MakeoverMonday: DC Metro Scorecard

I had one goal this week: could I show all the measures in the space the orginal scorecard shows two?

metro-scorecard

The answer? Yes, and not just by using 6pt fonts!

Bullets are an easy way to see actual against a target, and they take up way less space than curvy bar charts. Missed targets are encoded twice: the bar is below the target reference line and the label is red.

One thing I don’t like about my approach is the arbitrary axis lengths. Some of the metrics are percentages, so you can set the axis range from 0-100%. That way the viewer can see three things:

  1. The actual value
  2. The distance from the target value
  3. How close actual/target are from perfection.

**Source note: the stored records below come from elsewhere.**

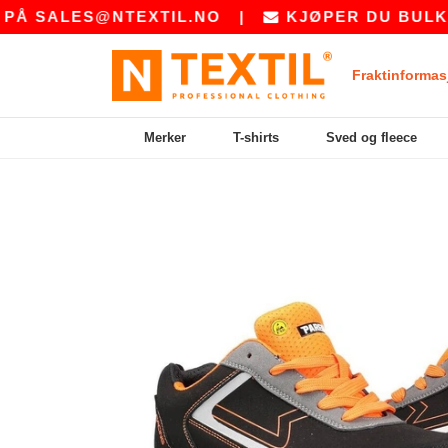
ALES@NTEXTIL.NO
|
KJØPER DU BULK? BE 
Fraktinformas
Merker
T-shirts
Sved og fleece
Previous
Next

Where the metrics are values, how should you set the axis range? Look at the charts on the right hand side. They are all very different scales. Should I let the chart tool set the range automatically? If I do that, the bar or reference line will be right at the right hand edge of the view. Or should I artificially extend the axis, creating a nicer sense of white space?

The original

There’s lots to like about the original:

  1. There’s a thumbs up/thumbs down for good/bad performance. That makes it easy to identify which metrics are being met.
  2. The actual value is labelled in the centre of the circle.
  3. The targets are defined in text

The main thing to dislike is the curvy bars. They don’t add anything, other than a sense of colour and false excitement. Really, to fix this scorecard, all they’d need to do would be to flatten out the bars and shrink the layout.

[Note: the original was updated to fix an error in the color encoding of my makeover. Thanks to Clibo for pointing it out.]